From The North Grove kitchen: Arugula & Pear Salad with Blackberry Balsamic Dressing
- 5 days ago
- 2 min read
This fresh and colourful salad was enjoyed at our 10th Annual Farm Season Opener! Chef Chris combined seasonally available arugula and green onions, and some favourite fruits, with a sweet and tangy blackberry balsamic dressing. This salad that’s both refreshing and easy to make — a great complement to a summer pasta or any of your BBQ favourites.
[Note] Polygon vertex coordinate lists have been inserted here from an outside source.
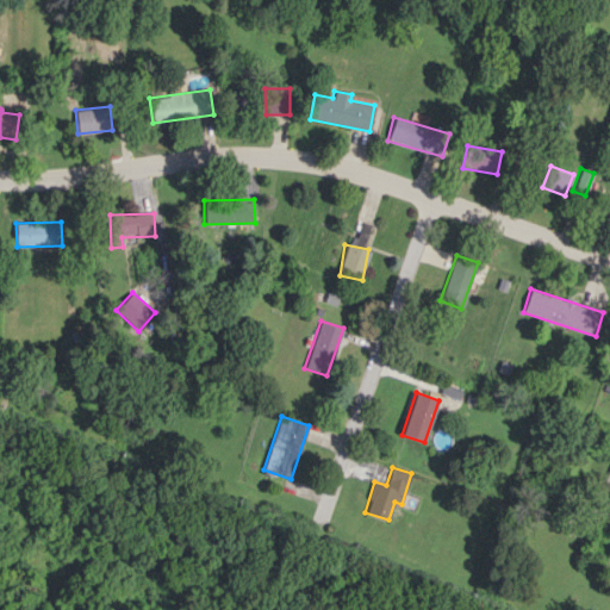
All buildings are outlined.
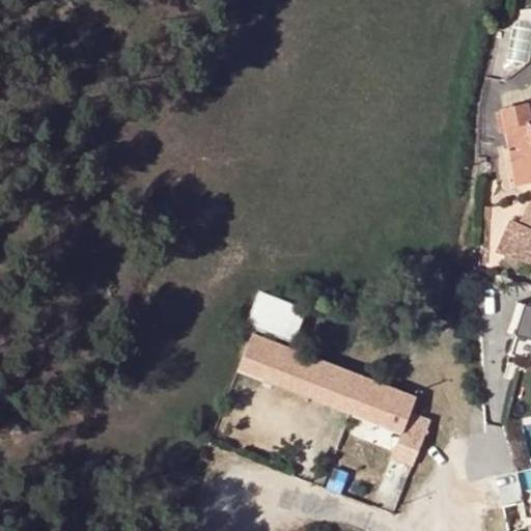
[(530,119),(528,106),(504,111),(519,185),(530,182),(530,119)]
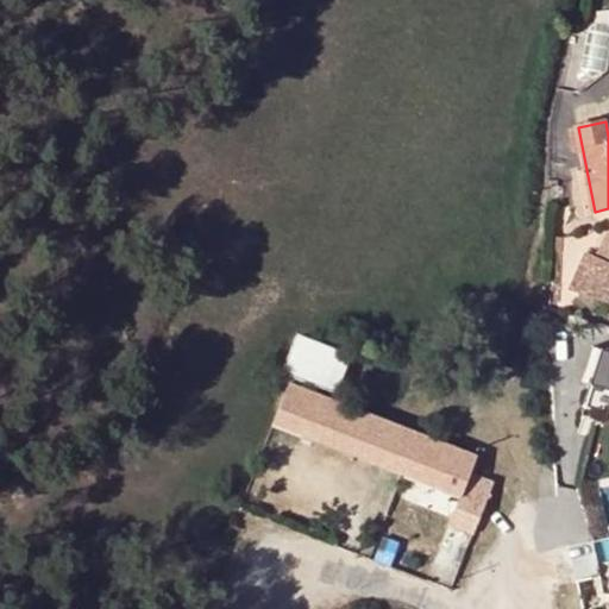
[(558,182),(548,182),(547,202),(563,202),(563,188),(559,189),(558,182)]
We hope you enjoy it!
Ingredients
Salad
1 lb arugula
1 red bell pepper
2 stalks green onion
2 ripe pears
Cold acidulated water (1 part lemon juice to 9 parts water)
¼ cup toasted sesame seeds
1 cup whole blackberries
Blackberry Balsamic Dressing
1 cup vegetable oil
¼ cup olive oil
¼ cup balsamic vinegar
½ cup brown sugar
½ cup water
½ cup blackberries
2 tsp Dijon mustard
2 stalks green onion
2 cloves garlic
Salt and pepper
Instructions
Wash the arugula, gently pat dry, and place it in a large salad bowl.
Chop the pears and place them in cold acidulated water (1 part lemon juice to 9 parts water) to prevent browning. Drain before using.
Add the chopped red bell pepper, chopped green onion (green parts), drained pears, whole blackberries, and toasted sesame seeds to the bowl with the arugula.
To prepare the dressing, combine the vegetable oil, olive oil, balsamic vinegar, brown sugar, water, mashed blackberries, Dijon mustard, chopped green onion (white parts), and minced garlic in a blender.
Blend until smooth and well combined. Season with salt and pepper to taste.
Drizzle the dressing over the salad just before serving and toss gently to coat.